Digital platforms for financial services are one way to increase financial inclusion. In 2013, the Financial Services for the Poor team at the Gates Foundation released a new framework for digital money innovation, exploring the possibilities within digital financial services by asking some big “what if” questions. Analytics, which cut across other innovation areas while accelerating and improving financial services for the poor, are key in this framework.
With what data?
Before analytics can happen, there must be a data source to analyze. A persistent problem in development is there is scant – if any – digital data on the lives and behaviors of the poor. This is especially true when the data needs to be real-time and robust.
However, with the diffusion and adoption of mobile phones, there are now billions of data-generating devices across emerging markets. In July the Gates Foundation launched a report titled “Using Mobile Data for Development,” where we explored the ability to use cell phone data to serve a variety of development causes, ranging from improved public health programs to improved provisioning of financial services.
We learned that mobile data can serve as a strong base layer for capturing robust information on the lives of the poor. And, when combined with other sources such as satellite, agricultural, or banking data, can support powerful analytical applications.
Photo Credit: Mahasweta Mazumder
How can data analytics enhance financial services?
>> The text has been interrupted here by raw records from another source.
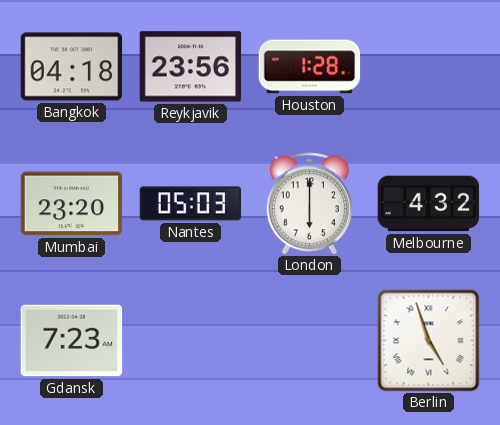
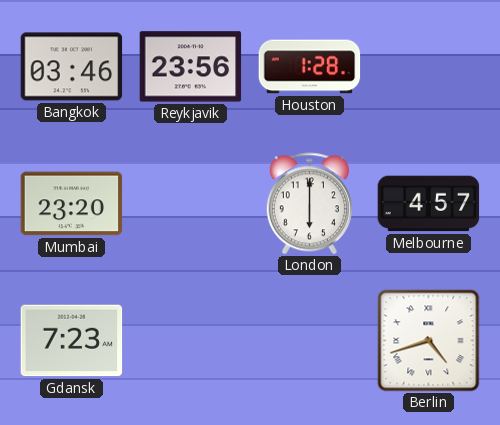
Bangkok: 04:18 -> 03:46
Nantes: 05:03 -> none
Melbourne: 4:32 -> 4:57
Berlin: 4:57 -> 4:42
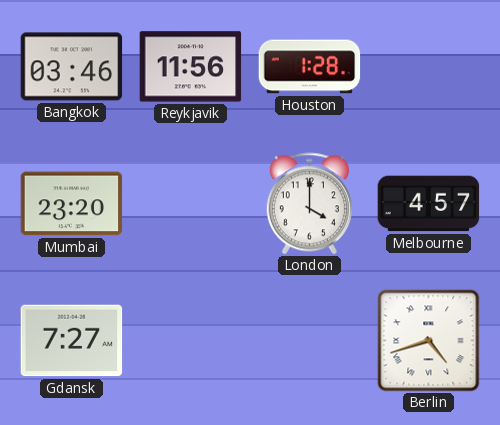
Reykjavik: 23:56 -> 11:56
London: 6:00 -> 4:00
Gdansk: 7:23 -> 7:27
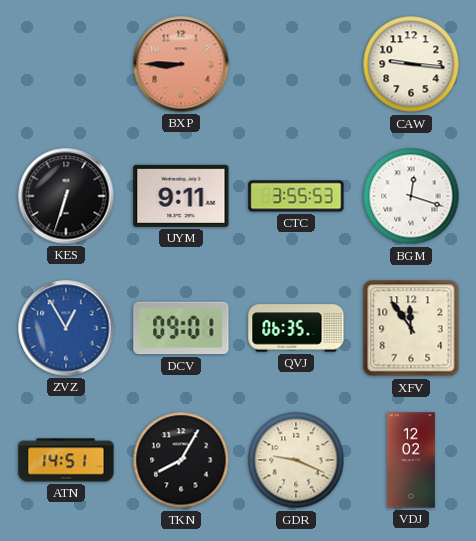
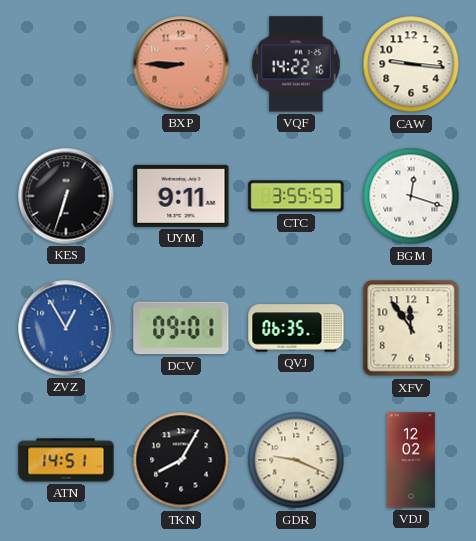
VQF: none -> 14:22
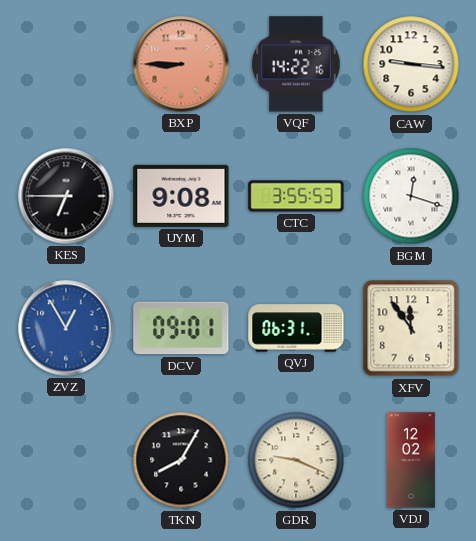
KES: 6:33 -> 6:45
UYM: 9:11 -> 9:08
QVJ: 06:35 -> 06:31
ATN: 14:51 -> none
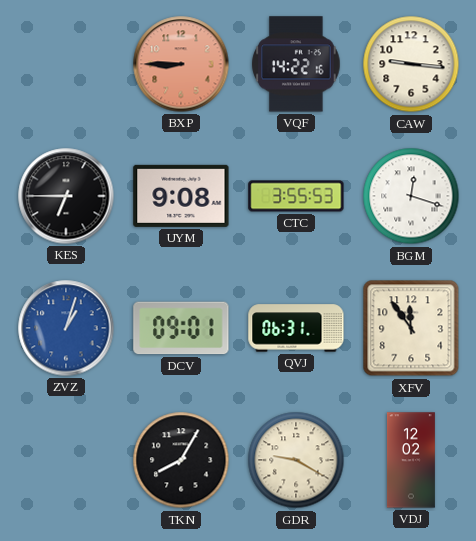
ZVZ: 12:55 -> 1:03
GDR: 9:19 -> 9:20
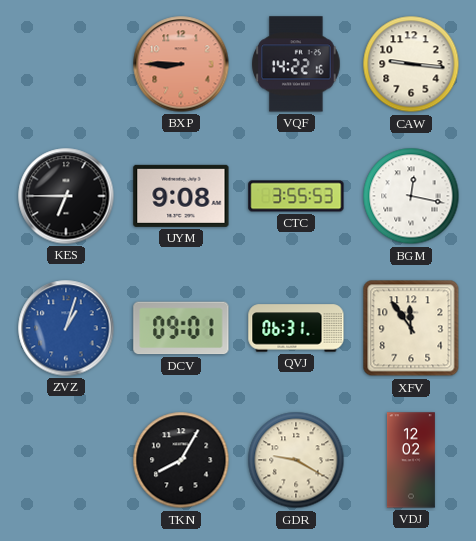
BGM: 12:18 -> 12:17
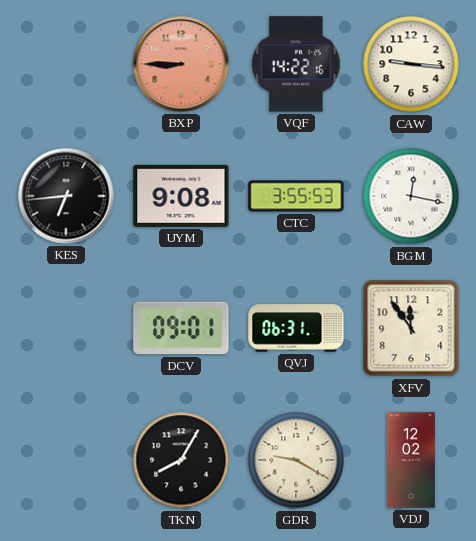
KES: 6:45 -> 6:44
ZVZ: 1:03 -> none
Advanced analytics can support financial services for the poor in many ways. These include simplifying activation processes, accelerating customer product adoption, improving providers’ mobile money service offerings, strengthening fraud detection and monitoring systems within countries, and providing key inputs into product design decisions. Following are two use cases that demonstrate how advanced analytics can solve current problems in digital financial services: agent network optimization and marketing effectiveness.
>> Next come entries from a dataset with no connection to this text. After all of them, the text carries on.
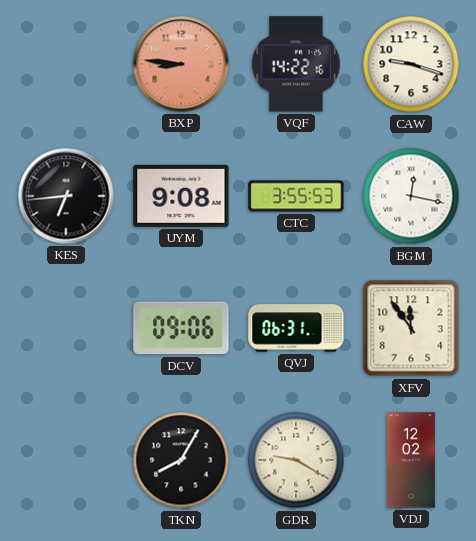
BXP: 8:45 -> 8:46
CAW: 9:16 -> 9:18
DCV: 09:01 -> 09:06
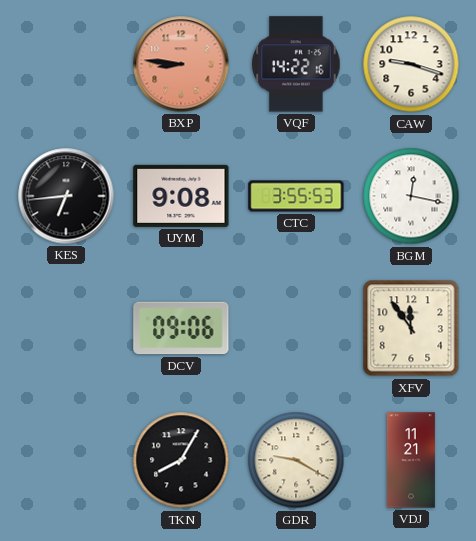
QVJ: 06:31 -> none
VDJ: 12:02 -> 11:21
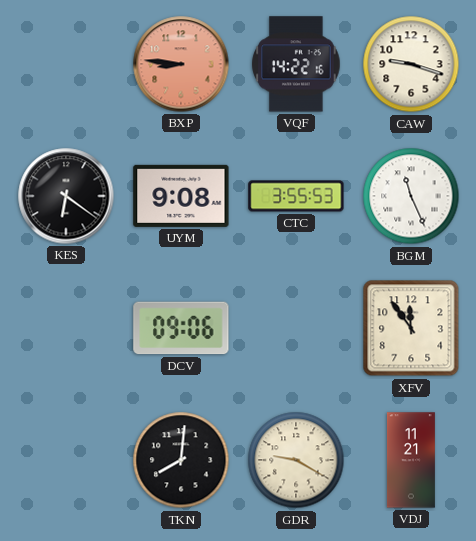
KES: 6:44 -> 6:21
BGM: 12:17 -> 11:26
TKN: 8:05 -> 8:01
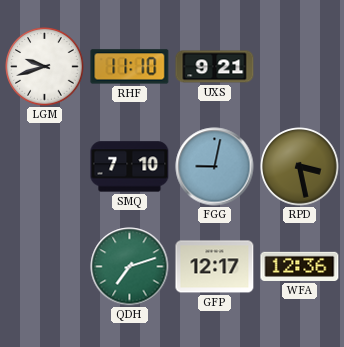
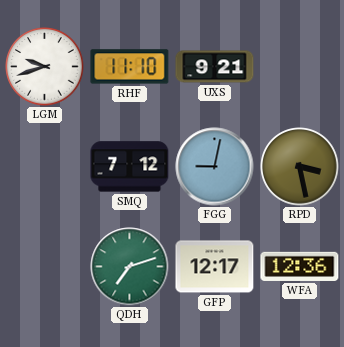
SMQ: 7:10 -> 7:12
Agent network optimization
Mobile money networks in emerging markets still rely on an agent network to allow individuals to make “cash-in” deposits and “cash-out” their money. Cash-In Cash-Out (CICO) networks are a critical component of mobile money networks, as they provide customers with the opportunity to deposit, transfer, and access their financial assets through agent terminals rather than having to rely on far-away bank branches. Despite their convenience, agent networks are inadequately planned – often they run out of money or are not optimally placed. Managing cash within these networks is a recurring challenge for providers. The lack of predictability of cash needs due to system shocks and instances of agent sharing drive both customer frustration and the cost and risk of increased cash holdings among agents.
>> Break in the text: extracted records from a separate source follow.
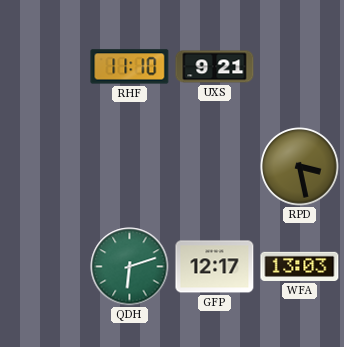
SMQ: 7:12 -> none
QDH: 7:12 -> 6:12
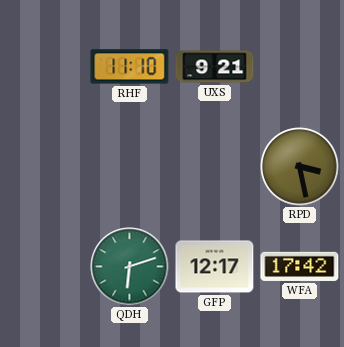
WFA: 13:03 -> 17:42
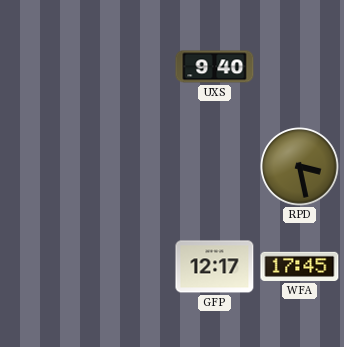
RHF: 11:10 -> none
UXS: 9:21 -> 9:40
QDH: 6:12 -> none
WFA: 17:42 -> 17:45
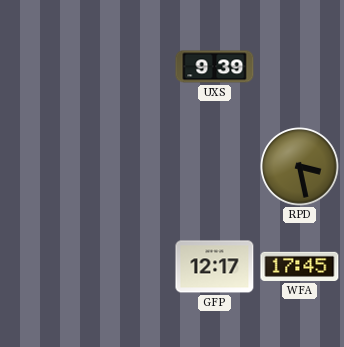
UXS: 9:40 -> 9:39
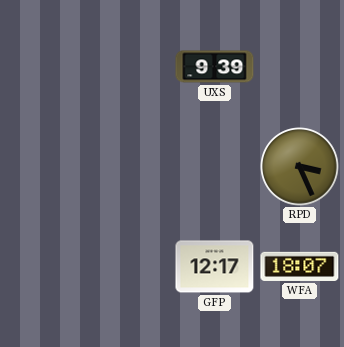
RPD: 3:28 -> 3:26
WFA: 17:45 -> 18:07
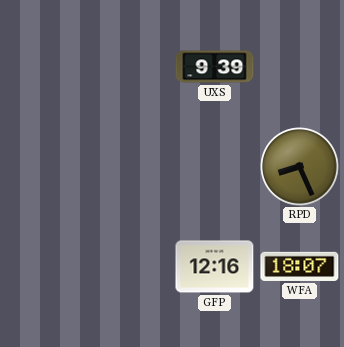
RPD: 3:26 -> 8:26
GFP: 12:17 -> 12:16
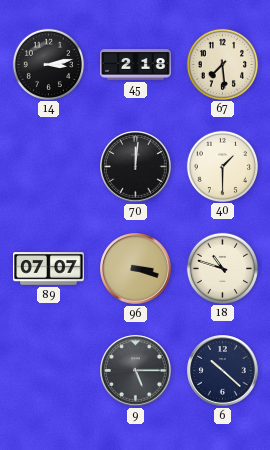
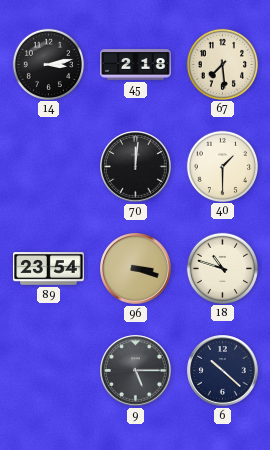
89: 07:07 -> 23:54
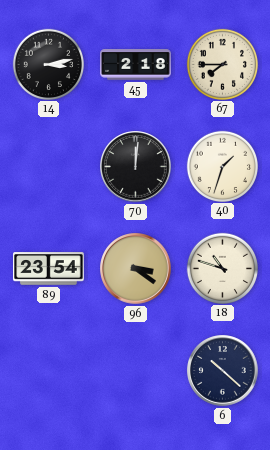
67: 7:29 -> 7:45
40: 1:30 -> 1:33
96: 3:18 -> 3:21
9: 5:15 -> none
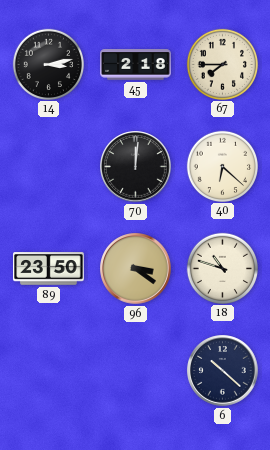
40: 1:33 -> 6:22
89: 23:54 -> 23:50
As discovered in our September 2013 study on the economics of payments for financial inclusion Fighting Poverty Profitably, cash transactions can cost almost 90% less when completed by agent networks instead of brick and mortar bank branches. However, approximately two-thirds of such cost savings rely on the ability to improve network operations by optimizing locations, coordinating agent routes, forecasting cash needs, and reducing overall liquidity needs. Advanced analytics using mobile transaction data, social data and mobility data could help achieve these operational efficiency gains throughout the CICO network to both lower the cost of maintaining agent cash balances and to improve customer satisfaction.
Singapore’s DBS bank underwent an exercise where they used “big data” analysis to optimize their ATM network placement and float. Their analytics and the resulting implementation resulted in a 95% decrease in empty ATMs, a 40% decrease in excess cash, and 30,000 hours of client time saved by not having to wait for cash at bank branches.
Improved marketing effectiveness
Customer adoption and dormant accounts continue to be major roadblocks to the scaling of digital financial inclusion efforts. Sixty-six percent of all mobile money accounts globally are inactive, indicating no usage in the past 90 days. Though providers are strongly incentivized to measure, understand and improve marketing efforts to drive both customer adoption and usage, few are able to effectively target mobile money offers and messages to the poor. But by using large mobile and social data, it is possible to create improved methods for understanding and segmenting customers, leading to improved messaging and increased customer adoption and usage.
There is already promising work in this area. Telenor, a Norwegian-based global mobile operator, completed a study with researchers from MIT to use mobile call records as a basis for targeting marketing in the developing world. They set up an experiment – Telenor’s marketing department would target an offer according to traditional methods while the MIT researchers would target the same offer based on analysis of call records and social graphs. The MIT researchers were 13 times better at converting customers to purchase the products. Of those who purchased “from MIT,” 98% retained the service compared to 37% who purchased from Telenor.
If mobile money products and innovations can be better targeted, user uptake will increase. This will enable providers to migrate consumers onto digital wallets, ultimately improving the diffusion of financial services for the poor.
In order for advanced analytics to support financial services for the poor, one must satisfy the commercial incentives of providers in exposing the data for social good, as well as create appropriate standards and regulations around data privacy and security.
First, there is an opportunity for this sector to partner with data furnishers in order to demonstrate how these applications both improve digital financial services and expand access for the poor, thereby creating proof cases for the industry.
Second, many stakeholders – including standard setting bodies, multilaterals, and industry leaders – are concerned with and carefully considering appropriate levels of security and protection for sensitive datasets. Rules and procedures must be established regarding data security, access controls, and user permissions in order for applications to flourish.
If these elements can be brought together, exciting financial service products and innovations will follow, and contribute to improving the lives of the poor.